Protoplanetary disks around embedded protostars

A few large disks have been found, but these are rare.

Posted by Sébastien Maret on January 20, 2020 · 5 mins read

Protoplanetary disks are rotating disks of gas and dust surrounding stars. Observations with the ALMA observatory show that these disks have gaps and sometimes spirals, which are believed to be carved by planets. In one of these disks, the presence of a planet has been confirmed by direct imaging with the Very Large Telescope. In another one, a planet has been detected by measuring precisely the gas kinematics around the star: in a protoplanetary disk, the gas is in Keplerian rotation around the star, but planets disturb this motion. These studies demonstrate that protoplanetary disks are the birthplace of planets. Determining how and when these disks are formed is, therefore, important for understanding the formation of planetary systems.

So far the vast majority of protoplanetary disks has been observed around T-Tauri or Herbig-Ae stars, which are a few million years old. However, a few protoplanetary disks have also been detected around Class 0 or Class I protostars, for example in L1527, L1448-N or BHB2007. Class 0 protostars are only a few hundred thousand years old. The detection of disks around these protostars shows that protoplanetary disks may form and grow rapidly. However, it is still unclear whether disks are common around these protostars.

In a paper that has just been accepted to the Astronomy & Astrophysics journal, my colleagues from the CALYPSO team and myself present the results of a survey of protoplanetary disks in a sample of embedded (Class 0) protostars. We used the NOEMA interferometer to map the line emission of two carbon monoxide isotopologs, 13CO and C18O, and the line emission of sulfur oxide (SO). We used these maps to measure the velocity of the gas around the protostars to search for Keplerian rotation.

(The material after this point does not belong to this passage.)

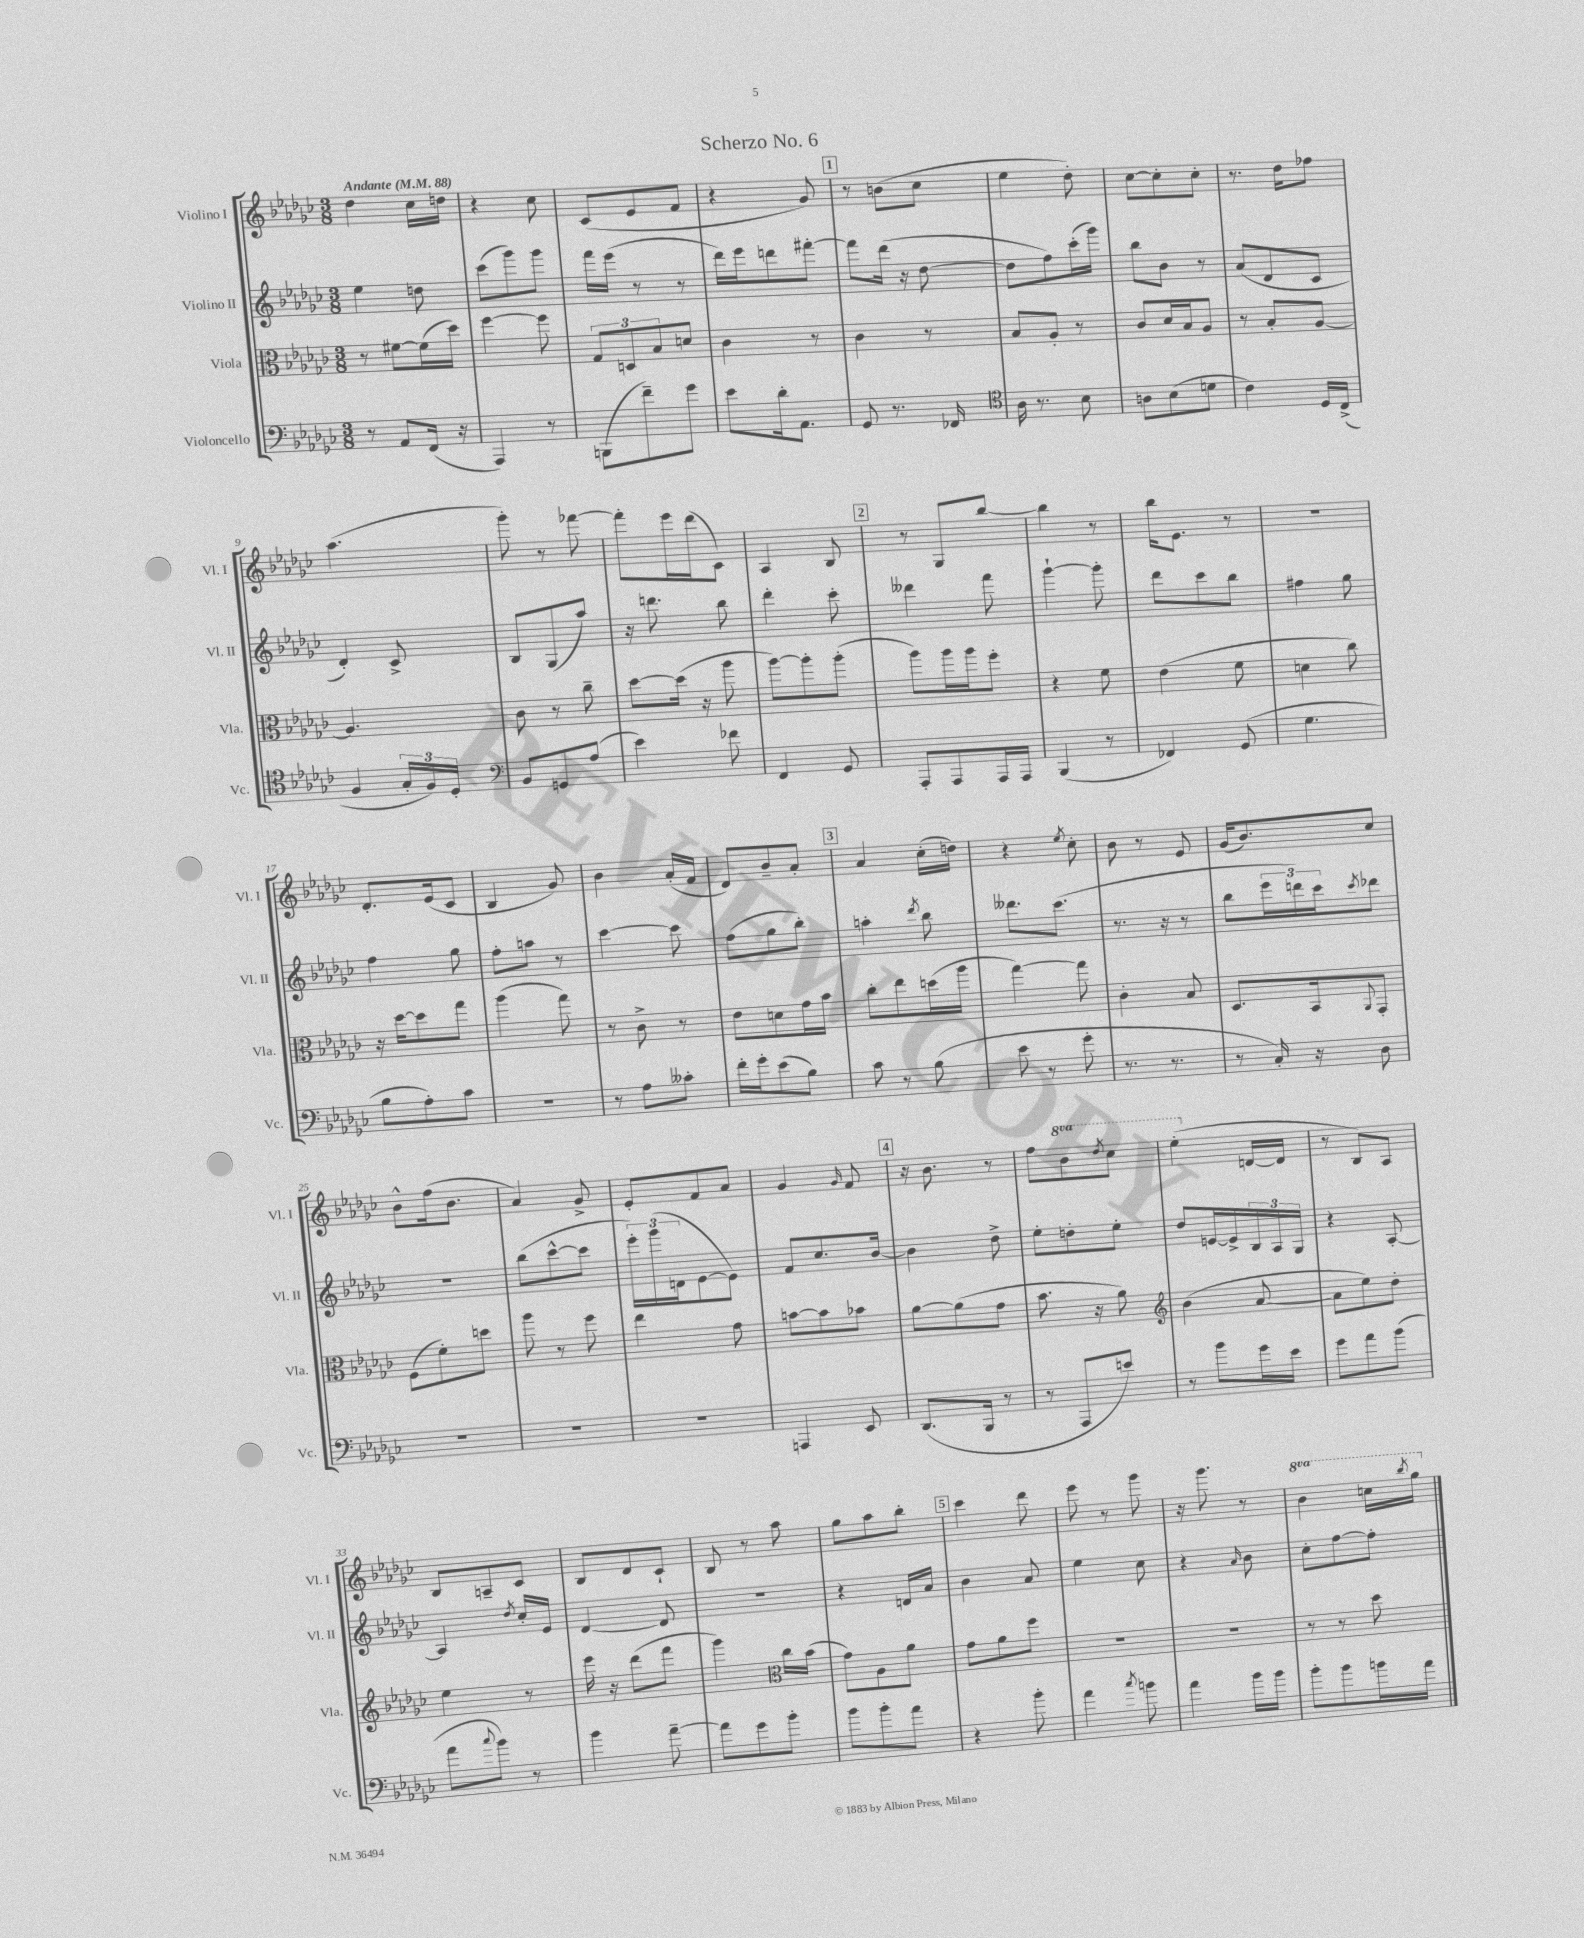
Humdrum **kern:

A Keplerian disk in L1448-C

Figure above: Left panel: C18O (1-0) line intensity map (zeroth-order moment, black contours) and mean velocity (first-order moment, color image) in the L1448-C Class 0 protostar. We detect a velocity gradient (indicated with the black arrow) orthogonal to the direction of the jet (shown by the blue and red lines). Right panel: Rotation curve obtained from the visibilities. The solid curve shows a fit with a power-law, while the dashed curve shows a fit with a Keplerian law.

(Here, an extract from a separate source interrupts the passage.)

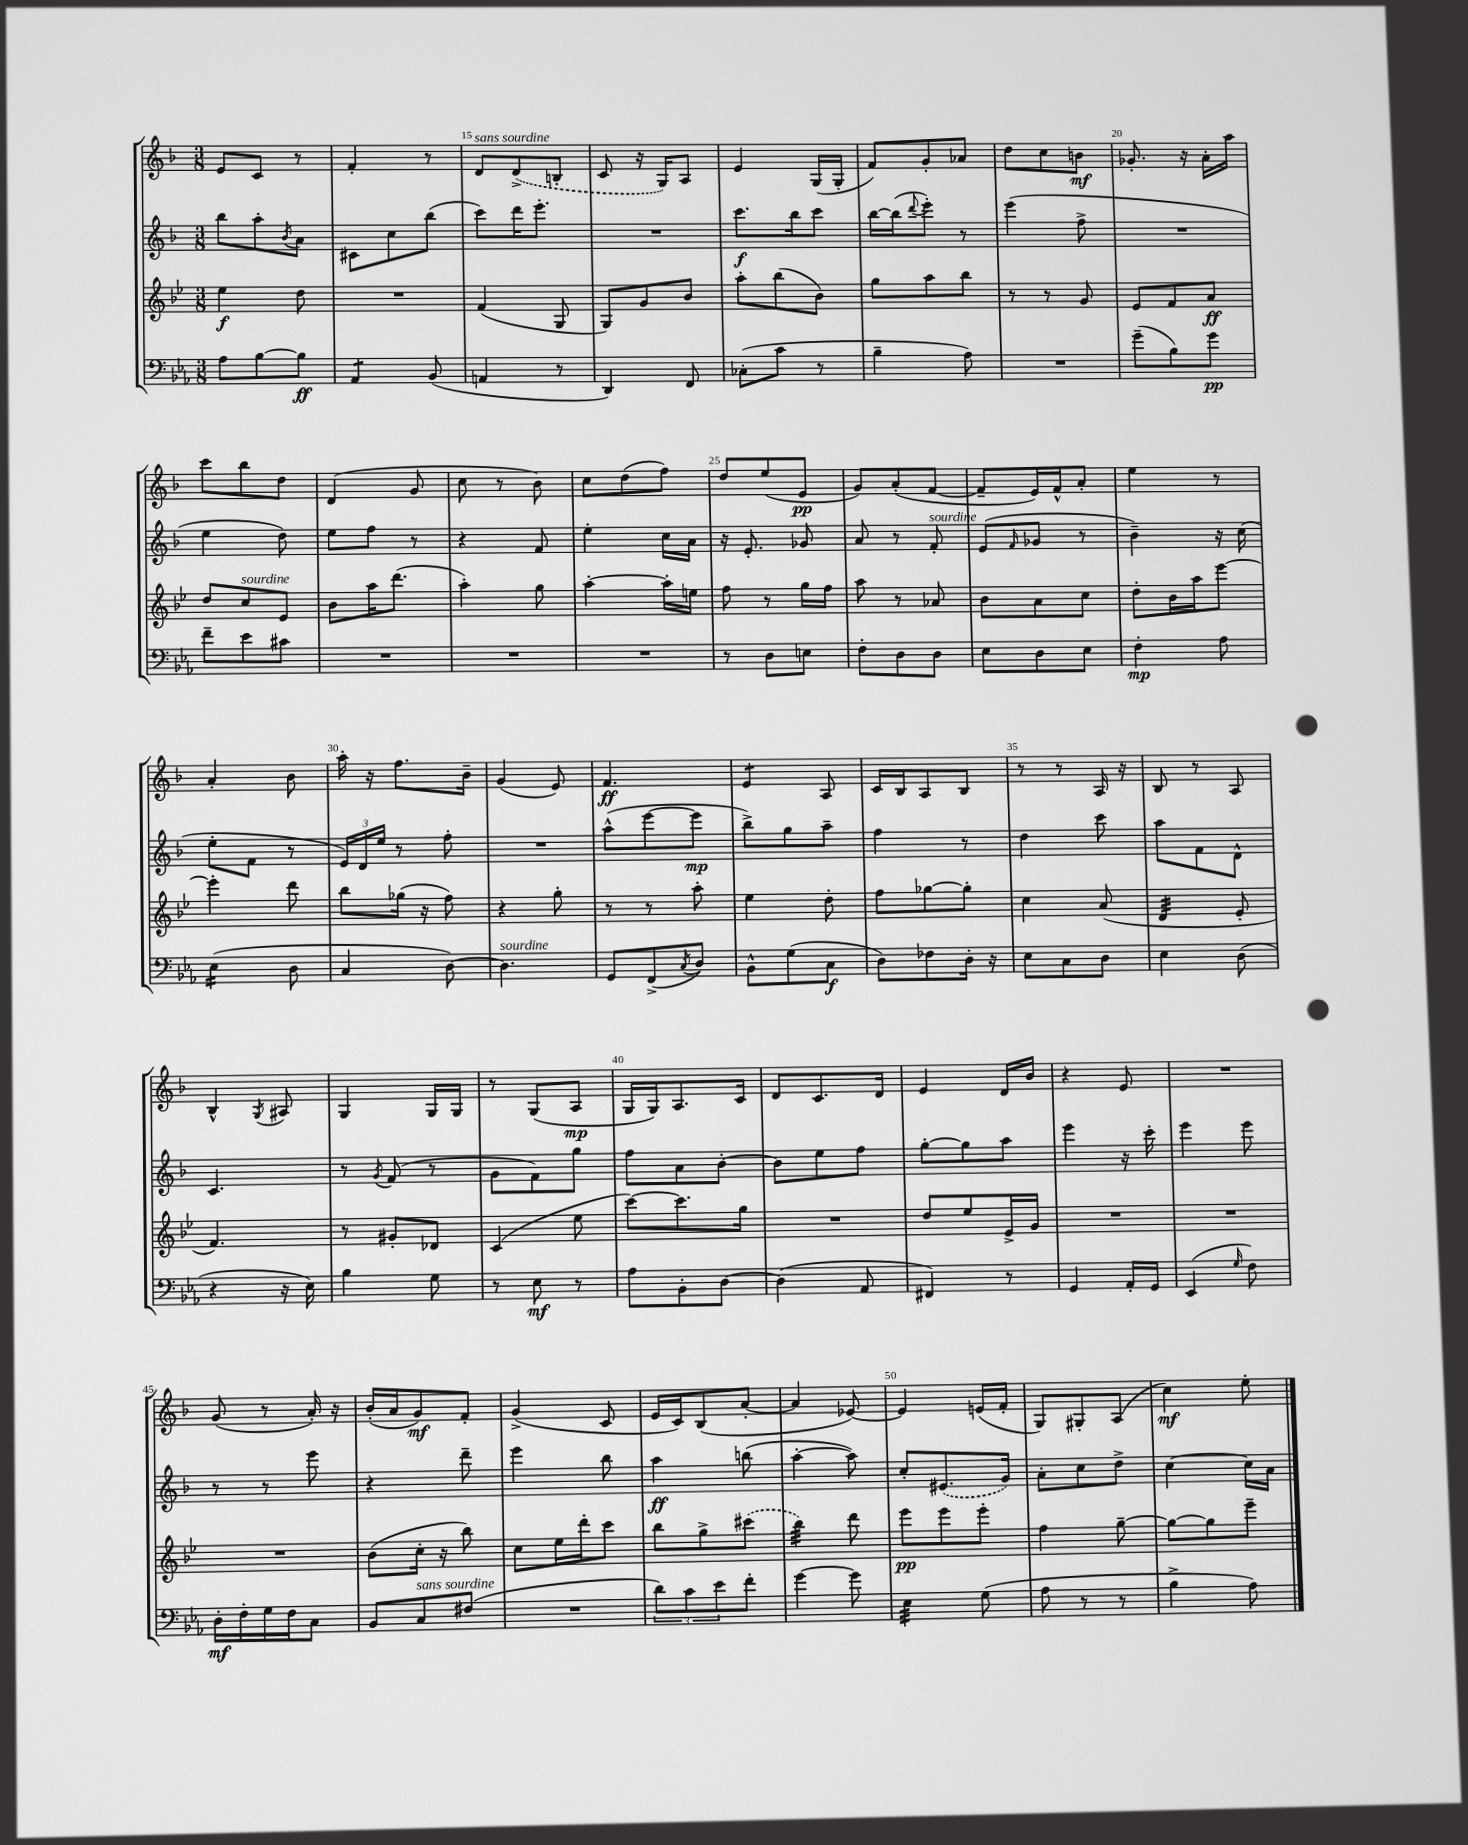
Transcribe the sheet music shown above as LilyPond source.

To measure the gas velocity around the protostars, we computed the first-order moment maps of each line in each protostar of the sample. We used these maps to detect velocity gradients and to measure their amplitude and orientation (see the left panel of the figure above for an example). We find that roughly half of the protostars of our sample have velocity gradients orthogonal to their bipolar jets, as expected if these gradients are due to disks. For each of these disk candidate, we constructed a rotation curve, that is the velocity as a function of the radius. For this, we fitted the centroid position of the emission as a function of velocity directly from the visibilities measured by the interferometer. This technique allowed us to derive the rotation curve down to a radius about 50 au (see the right panel of the figure above). We find that only two protostars have a rotation curve consistent with Keplerian rotation: L1527 and L1448-C. The presence of a disk on L1527 was already known, but this is first detection of a disk in L1448-C.

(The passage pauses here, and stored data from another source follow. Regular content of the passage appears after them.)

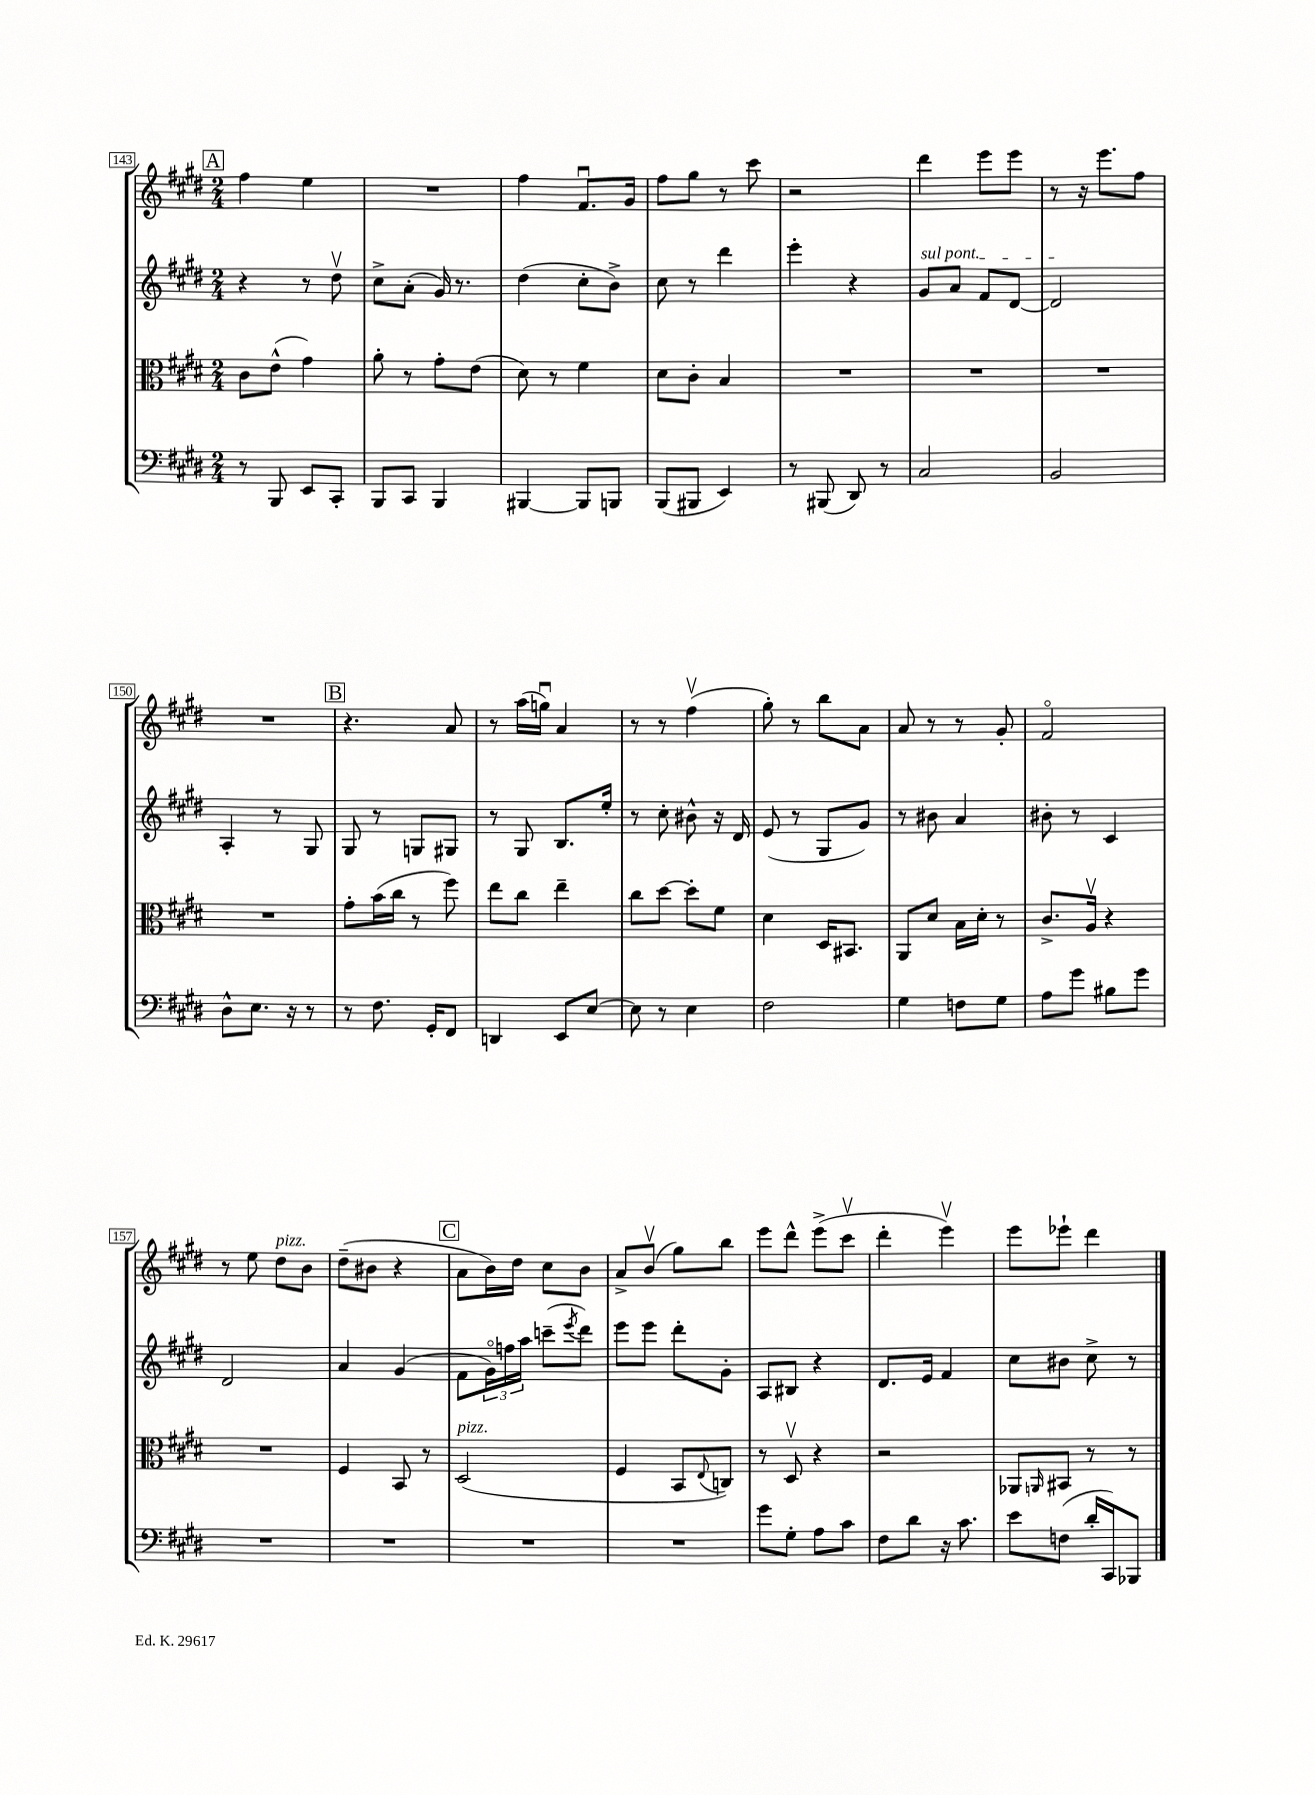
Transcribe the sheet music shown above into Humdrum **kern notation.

**kern	**kern	**kern	**kern
*staff4	*staff3	*staff2	*staff1
*clefF4	*clefC3	*clefG2	*clefG2
*k[f#c#g#d#]	*k[f#c#g#d#]	*k[f#c#g#d#]	*k[f#c#g#d#]
*M2/4	*M2/4	*M2/4	*M2/4
8r	8c#	4r	4ff#
8BBB	(8e^^	.	.
8EE	4g#)	8r	4ee
8CC#'	.	8dd#v	.
=	=	=	=
8BBB	8a'	8cc#^	2r
8CC#	8r	(8a'	.
4BBB	8g#'	16g#)	.
.	.	8.r	.
.	(8e	.	.
=	=	=	=
[4BBB#	8d#)	(4dd#	4ff#
.	8r	.	.
8BBB#]	4f#	8cc#'	8.f#u
8BBB	.	8b^)	.
.	.	.	16g#
=	=	=	=
(8BBB	8d#	8cc#	8ff#
8BBB#	8c#'	8r	8gg#
4EE)	4B	4ddd#	8r
.	.	.	8ccc#
=	=	=	=
8r	2r	4eee'	2r
(8BBB#	.	.	.
8DD#)	.	4r	.
8r	.	.	.
=	=	=	=
2C#	2r	8g#	4ddd#
.	.	8a	.
.	.	8f#	8eee
.	.	[8d#	8eee
=	=	=	=
2BB	2r	2d#]	8r
.	.	.	16r
.	.	.	8.eee
.	.	.	8ff#
=	=	=	=
8D#^^	2r	4A'	2r
8.E	.	.	.
.	.	8r	.
16r	.	.	.
8r	.	8G#	.
=	=	=	=
8r	8g#'	8G#	4.r
8.F#	(16b	8r	.
.	16cc#	.	.
.	8r	8G	.
16GG#'	.	.	.
8FF#	8ff#)	8G#	8a
=	=	=	=
4DD	8ee	8r	8r
.	8cc#	8G#	(16aa
.	.	.	16ggu)
8EE	4ee~	8.B	4a
[8E	.	.	.
.	.	16ee'	.
=	=	=	=
8E]	8cc#	8r	8r
8r	[8dd#	8cc#'	8r
4E	8dd#']	8b#^^	(4ff#v
.	8f#	16r	.
.	.	16d#	.
=	=	=	=
2F#	4d#	(8e	8gg#')
.	.	8r	8r
.	16D#	8G#	8bb
.	8.BB#	.	.
.	.	8g#)	8a
=	=	=	=
4G#	8AA	8r	8a
.	8d#	8b#	8r
8F	16B	4a	8r
.	16d#'	.	.
8G#	8r	.	8g#'
=	=	=	=
8A	8.c#^	8b#'	2f#o
8g#	.	8r	.
.	16Av	.	.
8B#	4r	4c#	.
8g#	.	.	.
=	=	=	=
2r	2r	2d#	8r
.	.	.	8ee
.	.	.	8dd#
.	.	.	8b
=	=	=	=
2r	4F#	4a	(8dd#~
.	.	.	8b#
.	8BB	(4g#	4r
.	8r	.	.
=	=	=	=
2r	(2D#	8f#	8a
.	.	24g#o)	16b)
.	.	24ff	.
.	.	.	16dd#
.	.	24aa	.
.	.	(8ccc~	8cc#
.	.	8qeee	.
.	.	8ddd#)	8b
=	=	=	=
2r	4F#	8eee	8a^
.	.	8eee	(8bv
.	8BB	8ddd#'	8gg#)
.	8qqE	.	.
.	8C)	8g#'	8bb
=	=	=	=
8g#	8r	8A	8eee
8G#'	8D#v	8B#	8ddd#^^
8A	4r	4r	(8eee^
8c#	.	.	8ccc#v
=	=	=	=
8F#	2r	8.d#	4ddd#'
8d#	.	.	.
.	.	16e	.
16r	.	4f#	4eeev)
8.c#	.	.	.
=	=	=	=
8e	8AA-	8cc#	8eee
.	16qqAA	.	.
(8F	8BB#	8b#	8eee-`
16d#'	8r	8cc#^	4ddd#
16CC#)	.	.	.
8BBB-	8r	8r	.
==	==	==	==
*-	*-	*-	*-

Our study shows that disks with a radius larger that 50 au (the typical scales probed by our observations) are rare in Class 0 protostars. This is in agreement with magneto-hydrodynamical (MHD) simulations of the formation of disks, which predict disks with radius of a few tens of au. Disks are probably present in all Class 0 protostars, but most of them are too small to be detected with our NOEMA survey. Finding and characterizing Keplerian disks around Class 0 protostars will require observations at higher angular resolution (0.1’’ or better). This can only be achieved by ALMA.

The paper “Searching for kinematic evidence of Keplerian disks around Class 0 protostars with CALYPSO” by Maret et al. is available on arXiv.